RECORDS PROVIDED section start

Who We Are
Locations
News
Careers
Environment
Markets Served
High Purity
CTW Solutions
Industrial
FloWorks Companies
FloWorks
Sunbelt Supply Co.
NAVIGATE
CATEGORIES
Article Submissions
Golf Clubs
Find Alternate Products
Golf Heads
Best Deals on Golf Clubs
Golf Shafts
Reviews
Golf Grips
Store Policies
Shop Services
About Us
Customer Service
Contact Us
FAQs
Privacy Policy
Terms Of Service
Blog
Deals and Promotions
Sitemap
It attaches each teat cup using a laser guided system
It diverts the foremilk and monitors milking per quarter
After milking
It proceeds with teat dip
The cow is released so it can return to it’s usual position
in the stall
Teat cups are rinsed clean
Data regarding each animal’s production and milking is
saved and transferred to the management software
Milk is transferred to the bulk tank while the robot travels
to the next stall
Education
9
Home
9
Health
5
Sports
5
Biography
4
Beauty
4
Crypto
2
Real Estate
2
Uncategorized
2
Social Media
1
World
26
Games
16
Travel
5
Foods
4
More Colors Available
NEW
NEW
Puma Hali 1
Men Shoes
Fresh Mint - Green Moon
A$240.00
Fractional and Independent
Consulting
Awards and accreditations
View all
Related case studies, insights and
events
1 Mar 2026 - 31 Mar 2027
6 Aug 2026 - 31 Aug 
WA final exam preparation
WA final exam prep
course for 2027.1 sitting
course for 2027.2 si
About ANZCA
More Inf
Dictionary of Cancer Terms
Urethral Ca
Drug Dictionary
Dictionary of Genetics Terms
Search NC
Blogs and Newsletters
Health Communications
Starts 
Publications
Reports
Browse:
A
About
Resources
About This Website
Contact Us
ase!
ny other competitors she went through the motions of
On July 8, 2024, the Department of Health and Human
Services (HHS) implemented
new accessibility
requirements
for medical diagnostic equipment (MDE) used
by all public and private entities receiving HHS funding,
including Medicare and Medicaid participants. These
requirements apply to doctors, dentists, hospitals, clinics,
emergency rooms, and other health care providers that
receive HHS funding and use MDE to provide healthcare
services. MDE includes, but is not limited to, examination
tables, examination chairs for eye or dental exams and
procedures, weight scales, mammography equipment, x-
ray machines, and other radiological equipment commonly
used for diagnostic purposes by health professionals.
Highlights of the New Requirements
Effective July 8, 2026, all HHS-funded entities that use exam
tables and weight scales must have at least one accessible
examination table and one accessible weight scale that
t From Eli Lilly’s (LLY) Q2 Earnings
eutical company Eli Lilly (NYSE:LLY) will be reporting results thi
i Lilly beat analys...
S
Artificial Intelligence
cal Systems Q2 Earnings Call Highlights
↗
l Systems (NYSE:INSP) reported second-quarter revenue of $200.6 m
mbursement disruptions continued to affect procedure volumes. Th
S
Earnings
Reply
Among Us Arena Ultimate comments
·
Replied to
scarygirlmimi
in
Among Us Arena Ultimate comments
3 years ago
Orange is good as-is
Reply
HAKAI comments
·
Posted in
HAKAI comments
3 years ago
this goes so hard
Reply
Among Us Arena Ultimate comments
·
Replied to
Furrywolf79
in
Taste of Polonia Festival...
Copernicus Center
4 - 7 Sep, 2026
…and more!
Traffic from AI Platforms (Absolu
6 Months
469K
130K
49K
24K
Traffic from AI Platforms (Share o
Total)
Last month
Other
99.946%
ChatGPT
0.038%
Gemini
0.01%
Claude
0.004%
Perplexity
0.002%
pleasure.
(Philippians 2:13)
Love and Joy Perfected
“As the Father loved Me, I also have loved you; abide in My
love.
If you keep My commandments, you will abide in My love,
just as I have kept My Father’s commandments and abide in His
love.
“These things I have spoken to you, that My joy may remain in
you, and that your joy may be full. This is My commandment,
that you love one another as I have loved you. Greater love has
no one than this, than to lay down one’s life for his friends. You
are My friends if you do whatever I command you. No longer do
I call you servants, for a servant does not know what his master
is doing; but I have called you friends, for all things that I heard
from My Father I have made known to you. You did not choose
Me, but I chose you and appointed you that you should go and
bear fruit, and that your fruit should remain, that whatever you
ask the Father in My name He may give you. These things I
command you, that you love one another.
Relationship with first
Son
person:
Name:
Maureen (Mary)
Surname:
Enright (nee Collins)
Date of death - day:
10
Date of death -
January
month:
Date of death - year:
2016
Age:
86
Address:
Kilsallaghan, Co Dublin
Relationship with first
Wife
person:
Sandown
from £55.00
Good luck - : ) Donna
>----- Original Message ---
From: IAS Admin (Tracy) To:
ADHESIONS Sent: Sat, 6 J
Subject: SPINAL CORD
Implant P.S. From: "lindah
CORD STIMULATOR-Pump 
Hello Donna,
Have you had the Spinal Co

RECORDS PROVIDED section end

Output all of the material exactly.

Who We Are
Locations
News
Careers
Environment
Markets Served
High Purity
CTW Solutions
Industrial
FloWorks Companies
FloWorks
Sunbelt Supply Co.
NAVIGATE
CATEGORIES
Article Submissions
Golf Clubs
Find Alternate Products
Golf Heads
Best Deals on Golf Clubs
Golf Shafts
Reviews
Golf Grips
Store Policies
Shop Services
About Us
Customer Service
Contact Us
FAQs
Privacy Policy
Terms Of Service
Blog
Deals and Promotions
Sitemap
It attaches each teat cup using a laser guided system
It diverts the foremilk and monitors milking per quarter
After milking
It proceeds with teat dip
The cow is released so it can return to it’s usual position
in the stall
Teat cups are rinsed clean
Data regarding each animal’s production and milking is
saved and transferred to the management software
Milk is transferred to the bulk tank while the robot travels
to the next stall
Education
9
Home
9
Health
5
Sports
5
Biography
4
Beauty
4
Crypto
2
Real Estate
2
Uncategorized
2
Social Media
1
World
26
Games
16
Travel
5
Foods
4
More Colors Available
NEW
NEW
Puma Hali 1
Men Shoes
Fresh Mint - Green Moon
A$240.00
Fractional and Independent
Consulting
Awards and accreditations
View all
Related case studies, insights and
events
1 Mar 2026 - 31 Mar 2027
6 Aug 2026 - 31 Aug 
WA final exam preparation
WA final exam prep
course for 2027.1 sitting
course for 2027.2 si
About ANZCA
More Inf
Dictionary of Cancer Terms
Urethral Ca
Drug Dictionary
Dictionary of Genetics Terms
Search NC
Blogs and Newsletters
Health Communications
Starts 
Publications
Reports
Browse:
A
About
Resources
About This Website
Contact Us
ase!
ny other competitors she went through the motions of
On July 8, 2024, the Department of Health and Human
Services (HHS) implemented
new accessibility
requirements
for medical diagnostic equipment (MDE) used
by all public and private entities receiving HHS funding,
including Medicare and Medicaid participants. These
requirements apply to doctors, dentists, hospitals, clinics,
emergency rooms, and other health care providers that
receive HHS funding and use MDE to provide healthcare
services. MDE includes, but is not limited to, examination
tables, examination chairs for eye or dental exams and
procedures, weight scales, mammography equipment, x-
ray machines, and other radiological equipment commonly
used for diagnostic purposes by health professionals.
Highlights of the New Requirements
Effective July 8, 2026, all HHS-funded entities that use exam
tables and weight scales must have at least one accessible
examination table and one accessible weight scale that
t From Eli Lilly’s (LLY) Q2 Earnings
eutical company Eli Lilly (NYSE:LLY) will be reporting results thi
i Lilly beat analys...
S
Artificial Intelligence
cal Systems Q2 Earnings Call Highlights
↗
l Systems (NYSE:INSP) reported second-quarter revenue of $200.6 m
mbursement disruptions continued to affect procedure volumes. Th
S
Earnings
Reply
Among Us Arena Ultimate comments
·
Replied to
scarygirlmimi
in
Among Us Arena Ultimate comments
3 years ago
Orange is good as-is
Reply
HAKAI comments
·
Posted in
HAKAI comments
3 years ago
this goes so hard
Reply
Among Us Arena Ultimate comments
·
Replied to
Furrywolf79
in
Taste of Polonia Festival...
Copernicus Center
4 - 7 Sep, 2026
…and more!
Traffic from AI Platforms (Absolu
6 Months
469K
130K
49K
24K
Traffic from AI Platforms (Share o
Total)
Last month
Other
99.946%
ChatGPT
0.038%
Gemini
0.01%
Claude
0.004%
Perplexity
0.002%
pleasure.
(Philippians 2:13)
Love and Joy Perfected
“As the Father loved Me, I also have loved you; abide in My
love.
If you keep My commandments, you will abide in My love,
just as I have kept My Father’s commandments and abide in His
love.
“These things I have spoken to you, that My joy may remain in
you, and that your joy may be full. This is My commandment,
that you love one another as I have loved you. Greater love has
no one than this, than to lay down one’s life for his friends. You
are My friends if you do whatever I command you. No longer do
I call you servants, for a servant does not know what his master
is doing; but I have called you friends, for all things that I heard
from My Father I have made known to you. You did not choose
Me, but I chose you and appointed you that you should go and
bear fruit, and that your fruit should remain, that whatever you
ask the Father in My name He may give you. These things I
command you, that you love one another.
Relationship with first
Son
person:
Name:
Maureen (Mary)
Surname:
Enright (nee Collins)
Date of death - day:
10
Date of death -
January
month:
Date of death - year:
2016
Age:
86
Address:
Kilsallaghan, Co Dublin
Relationship with first
Wife
person:
Sandown
from £55.00
Good luck - : ) Donna
>----- Original Message ---
From: IAS Admin (Tracy) To:
ADHESIONS Sent: Sat, 6 J
Subject: SPINAL CORD
Implant P.S. From: "lindah
CORD STIMULATOR-Pump 
Hello Donna,
Have you had the Spinal Co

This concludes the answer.